Sheila’s ultimate learning of Gary’s lies was hard to watch. How must it feel to face the fact that your son abandoned his family to save himself? And then, after his return and subsequent promise to stay out of trouble, he had acted as Paul Robinson’s heavy man, beating up Ezra Hanley. The realisation that he hadn’t changed led to Sheila’s heart attack. I was greatly relieved when Sheila recovered and in what seemed like no time at all – real-time for Erinsborough – she was back behind the bar of the Waterhole, chatting, gossiping, advising, and being the Sheila we have come to know and love.

Sheila is such a strong character that I can envisage many more great story lines being written for her.

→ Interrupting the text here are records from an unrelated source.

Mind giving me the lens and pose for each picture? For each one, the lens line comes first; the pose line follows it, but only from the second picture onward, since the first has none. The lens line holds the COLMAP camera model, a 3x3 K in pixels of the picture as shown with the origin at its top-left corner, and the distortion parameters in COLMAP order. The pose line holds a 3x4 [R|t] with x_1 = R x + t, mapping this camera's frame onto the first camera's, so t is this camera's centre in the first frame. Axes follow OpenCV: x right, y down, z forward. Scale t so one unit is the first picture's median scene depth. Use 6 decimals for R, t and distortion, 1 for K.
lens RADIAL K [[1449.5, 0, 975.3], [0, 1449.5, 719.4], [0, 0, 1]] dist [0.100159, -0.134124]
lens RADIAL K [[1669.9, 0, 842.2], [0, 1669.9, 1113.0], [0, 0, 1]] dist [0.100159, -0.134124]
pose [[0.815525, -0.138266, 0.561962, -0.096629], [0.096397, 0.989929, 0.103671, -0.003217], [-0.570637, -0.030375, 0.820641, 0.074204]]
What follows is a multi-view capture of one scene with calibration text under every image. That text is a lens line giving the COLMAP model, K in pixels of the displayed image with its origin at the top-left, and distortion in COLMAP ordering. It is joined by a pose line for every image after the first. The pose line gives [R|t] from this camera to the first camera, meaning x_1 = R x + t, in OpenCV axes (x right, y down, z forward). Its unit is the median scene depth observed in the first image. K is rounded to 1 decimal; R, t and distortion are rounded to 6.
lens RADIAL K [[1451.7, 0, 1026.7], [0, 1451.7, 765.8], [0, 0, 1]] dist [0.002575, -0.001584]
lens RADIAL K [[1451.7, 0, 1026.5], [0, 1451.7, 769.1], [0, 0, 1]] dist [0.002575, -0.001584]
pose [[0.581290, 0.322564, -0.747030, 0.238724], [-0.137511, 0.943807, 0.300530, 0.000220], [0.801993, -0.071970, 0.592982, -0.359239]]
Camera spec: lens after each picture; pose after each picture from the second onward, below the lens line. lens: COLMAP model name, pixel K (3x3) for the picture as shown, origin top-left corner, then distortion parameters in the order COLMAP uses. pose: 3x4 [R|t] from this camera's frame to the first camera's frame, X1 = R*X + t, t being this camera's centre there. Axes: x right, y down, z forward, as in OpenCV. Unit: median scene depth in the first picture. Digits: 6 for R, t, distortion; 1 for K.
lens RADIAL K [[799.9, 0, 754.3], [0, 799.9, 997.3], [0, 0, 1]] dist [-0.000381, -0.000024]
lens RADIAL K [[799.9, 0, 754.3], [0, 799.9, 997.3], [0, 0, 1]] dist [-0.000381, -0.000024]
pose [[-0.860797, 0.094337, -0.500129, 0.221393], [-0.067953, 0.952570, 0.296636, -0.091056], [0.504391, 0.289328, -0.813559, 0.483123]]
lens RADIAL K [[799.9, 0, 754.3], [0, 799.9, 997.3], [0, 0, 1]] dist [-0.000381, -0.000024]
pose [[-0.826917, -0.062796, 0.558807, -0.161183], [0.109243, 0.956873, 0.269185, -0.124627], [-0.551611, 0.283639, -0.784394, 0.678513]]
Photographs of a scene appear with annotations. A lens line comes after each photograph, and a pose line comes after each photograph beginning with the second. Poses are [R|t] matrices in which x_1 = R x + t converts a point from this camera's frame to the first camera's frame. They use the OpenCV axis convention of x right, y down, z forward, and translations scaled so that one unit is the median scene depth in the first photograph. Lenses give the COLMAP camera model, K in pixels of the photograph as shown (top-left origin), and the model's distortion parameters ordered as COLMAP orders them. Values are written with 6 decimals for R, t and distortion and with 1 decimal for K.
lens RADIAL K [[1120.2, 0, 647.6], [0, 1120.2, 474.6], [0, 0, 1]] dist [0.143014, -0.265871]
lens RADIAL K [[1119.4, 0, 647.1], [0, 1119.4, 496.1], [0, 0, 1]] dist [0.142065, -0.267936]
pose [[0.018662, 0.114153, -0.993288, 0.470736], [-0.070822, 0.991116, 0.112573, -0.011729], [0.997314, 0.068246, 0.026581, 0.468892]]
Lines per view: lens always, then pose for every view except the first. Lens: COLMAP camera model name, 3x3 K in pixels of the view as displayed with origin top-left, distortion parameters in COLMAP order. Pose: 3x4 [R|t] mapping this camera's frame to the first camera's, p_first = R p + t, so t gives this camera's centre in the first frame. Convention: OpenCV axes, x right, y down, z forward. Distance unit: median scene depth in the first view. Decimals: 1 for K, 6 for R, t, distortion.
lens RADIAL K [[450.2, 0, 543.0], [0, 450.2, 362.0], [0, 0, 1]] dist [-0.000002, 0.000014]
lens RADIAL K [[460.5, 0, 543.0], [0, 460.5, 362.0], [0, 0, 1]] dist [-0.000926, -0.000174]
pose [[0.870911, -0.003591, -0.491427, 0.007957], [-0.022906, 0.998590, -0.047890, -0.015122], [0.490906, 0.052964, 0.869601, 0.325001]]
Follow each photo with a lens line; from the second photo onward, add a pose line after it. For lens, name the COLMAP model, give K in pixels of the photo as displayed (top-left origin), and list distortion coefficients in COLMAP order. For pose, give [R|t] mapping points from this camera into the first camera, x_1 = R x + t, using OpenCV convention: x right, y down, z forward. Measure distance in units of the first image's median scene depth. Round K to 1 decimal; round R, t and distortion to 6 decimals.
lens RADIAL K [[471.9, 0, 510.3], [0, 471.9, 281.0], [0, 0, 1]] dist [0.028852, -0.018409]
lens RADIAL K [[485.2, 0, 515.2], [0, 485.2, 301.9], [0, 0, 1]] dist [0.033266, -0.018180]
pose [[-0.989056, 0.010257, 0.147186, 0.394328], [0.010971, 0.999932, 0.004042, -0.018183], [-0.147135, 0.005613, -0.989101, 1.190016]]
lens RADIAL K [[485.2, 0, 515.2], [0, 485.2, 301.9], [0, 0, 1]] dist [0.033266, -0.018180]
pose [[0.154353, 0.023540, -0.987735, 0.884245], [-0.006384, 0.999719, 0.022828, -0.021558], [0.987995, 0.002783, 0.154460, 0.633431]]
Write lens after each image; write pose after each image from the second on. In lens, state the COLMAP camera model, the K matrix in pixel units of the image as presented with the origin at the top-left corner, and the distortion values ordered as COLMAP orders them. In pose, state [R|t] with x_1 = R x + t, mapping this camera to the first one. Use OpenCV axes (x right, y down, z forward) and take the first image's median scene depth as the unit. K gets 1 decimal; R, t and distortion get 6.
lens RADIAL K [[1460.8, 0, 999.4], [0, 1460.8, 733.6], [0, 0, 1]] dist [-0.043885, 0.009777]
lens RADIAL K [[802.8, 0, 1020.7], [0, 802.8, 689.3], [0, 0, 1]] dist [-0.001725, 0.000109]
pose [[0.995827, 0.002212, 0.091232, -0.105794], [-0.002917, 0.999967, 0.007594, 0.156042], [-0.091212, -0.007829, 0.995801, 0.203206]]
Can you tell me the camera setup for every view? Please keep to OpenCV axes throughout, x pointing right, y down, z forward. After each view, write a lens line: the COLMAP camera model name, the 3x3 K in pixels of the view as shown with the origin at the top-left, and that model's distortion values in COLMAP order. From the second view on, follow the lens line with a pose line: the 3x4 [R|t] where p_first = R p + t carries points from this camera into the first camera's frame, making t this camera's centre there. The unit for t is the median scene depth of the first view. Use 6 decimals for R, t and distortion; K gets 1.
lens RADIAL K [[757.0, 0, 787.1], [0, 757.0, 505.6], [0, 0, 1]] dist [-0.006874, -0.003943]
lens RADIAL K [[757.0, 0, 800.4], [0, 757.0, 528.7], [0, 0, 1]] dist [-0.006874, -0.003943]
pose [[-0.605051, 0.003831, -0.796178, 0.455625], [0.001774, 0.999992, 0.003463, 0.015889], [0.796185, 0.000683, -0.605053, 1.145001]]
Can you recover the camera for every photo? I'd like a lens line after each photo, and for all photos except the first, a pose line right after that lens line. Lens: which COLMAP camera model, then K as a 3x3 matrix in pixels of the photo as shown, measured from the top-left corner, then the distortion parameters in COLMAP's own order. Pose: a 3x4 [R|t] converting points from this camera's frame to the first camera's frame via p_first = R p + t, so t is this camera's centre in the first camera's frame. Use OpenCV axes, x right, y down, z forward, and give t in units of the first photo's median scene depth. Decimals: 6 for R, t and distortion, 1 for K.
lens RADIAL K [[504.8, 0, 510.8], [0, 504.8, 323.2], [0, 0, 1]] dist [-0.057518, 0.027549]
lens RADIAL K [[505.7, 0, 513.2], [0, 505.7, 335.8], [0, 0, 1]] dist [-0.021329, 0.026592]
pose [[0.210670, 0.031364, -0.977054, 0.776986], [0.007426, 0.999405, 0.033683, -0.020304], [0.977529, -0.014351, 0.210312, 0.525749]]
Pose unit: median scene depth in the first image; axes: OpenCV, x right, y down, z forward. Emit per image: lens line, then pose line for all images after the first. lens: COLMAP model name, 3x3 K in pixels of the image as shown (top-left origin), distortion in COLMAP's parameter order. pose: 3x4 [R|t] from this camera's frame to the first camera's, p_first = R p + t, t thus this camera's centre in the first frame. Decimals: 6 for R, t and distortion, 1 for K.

I would relish a scene where Sheila reminisces about her teenage years. I imagine it going something like this: A girl’s night out and a few drinks in, the older women of Erinsborough start getting competitive about their misspent youth. Sheila would be the perfect character to relive her escapades from the 1960s. I see Sheila telling the others about going to the local dances in her mini skirts, with a beehive hairdo. I see Sheila telling them of the time she had to climb out of a restroom window in order to escape the advances of an undesirable man. And probably getting stuck half-in half-out, knowing her.

That I’m able to imagine Sheila being young is an example of how Colette has made the character so believable. We see the whole Sheila, not just one side of her, and we can understand her emotions, even if we do cringe at her sometimes. If Ramsay Street were real, and I was a resident, I would always look for Sheila to buck me up and to give me a few down-to-earth words of advice, no matter how bossy she is. I’d be cheered by her kindness, and reassured by her presence. Everyone needs a Sheila to turn to when they’re down.

I could recount many more enjoyable scenes involving Sheila, but I’d never finish this article! Recently, we got so see her dressed as Dolly Parton at Paige’s fancy dress party, which just seemed perfect. And Sheila being frustrated when silenced by lockjaw was an ingenious scripting. (Imagine what Lou will say if he gets to hear of it!) Colette, we salute you and thank you for the way that you bring such a vibrant character to life. I hope we will be watching Sheila Canning for a long time to come. For me and, I imagine, for many other fans, she is definitely my ‘bosom for a pillow’ when I settle down to watch my favourite soap.